169. O templo de Serápis, de Alexandria, era afamado, porque restituía o sono aos que dele se viam privados. Conta Estrabão que, em Mênfis, os sacerdotes adormeciam e nesse estado davam consultas médicas. A História está repleta das narrações de curas por esse processo. Arnóbio, Celso e Jâmblico ensinam em seus escritos que havia entre os egípcios, em todas as épocas, pessoas dotadas da faculdade de curar por meio da aposição das mãos e de insuflações, conseguindo, muitas vezes, fazer desaparecer doenças tidas como incuráveis.

Respostas às questões preliminares

A. Por que, apesar da renovação incessante das células do nosso corpo, a memória se mantém intacta?
Esse fato só se pode explicar admitindo-se a existência de uma força que não varia como a matéria na qual se registram os conhecimentos que adquirimos pelo trabalho. Esta força, essência imaterial, é a alma, que, apesar das negações materialistas, revela sua presença, por pouco que se estudem, imparcialmente, os fenômenos que se passam em nós. (O Espiritismo perante a Ciência, Primeira Parte, Cap. II - O materialismo positivista.)
B. Do exame isento de todas as teorias científicas apresentadas, que dedução se extrai com relação à existência da alma?
De acordo com Delanne, nenhuma das teorias examinadas nos dá a certeza de que a alma não seja uma entidade. Com um exame atento, deduz-se, pelo contrário, a convicção de que o espírito ou alma existe realmente e manifesta sua presença em todas as ações da vida. (Obra citada, Primeira Parte, Cap. II – O materialismo positivista.)

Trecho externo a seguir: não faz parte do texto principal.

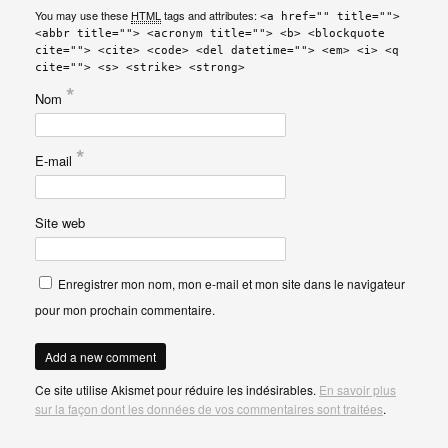
You may use these
HTML
tags and attributes:
<a href="" title="">
<abbr title=""> <acronym title=""> <b> <blockquote
cite=""> <cite> <code> <del datetime=""> <em> <i> <q
cite=""> <s> <strike> <strong>
*
Nom
*
E-mail
Site web
Enregistrer mon nom, mon e-mail et mon site dans le navigateur
pour mon prochain commentaire.
Ce site utilise Akismet pour réduire les indésirables.
En savoir plus
sur la façon dont les données de vos commentaires sont traitées
.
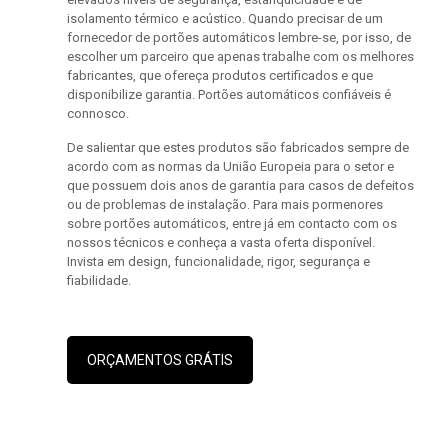
isolamento térmico e acústico. Quando precisar de um
fornecedor de portões automáticos lembre-se, por isso, de
escolher um parceiro que apenas trabalhe com os melhores
fabricantes, que ofereça produtos certificados e que
disponibilize garantia. Portões automáticos confiáveis é
connosco.
De salientar que estes produtos são fabricados sempre de
acordo com as normas da União Europeia para o setor e
que possuem dois anos de garantia para casos de defeitos
ou de problemas de instalação. Para mais pormenores
sobre portões automáticos, entre já em contacto com os
nossos técnicos e conheça a vasta oferta disponível.
Invista em design, funcionalidade, rigor, segurança e
fiabilidade.
ORÇAMENTOS GRÁTIS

C. O magnetismo já era conhecido entre os povos da antiguidade?
Sim. Ele foi conhecido em todos os tempos. Os anais dos povos da antiguidade formigam em narrativas circunstanciadas, que mostram o profundo conhecimento que do magnetismo tinham os antigos sacerdotes, seja na Caldeia, na Índia ou no Egito. (Obra citada, Segunda Parte, Cap. I – O magnetismo e sua história.)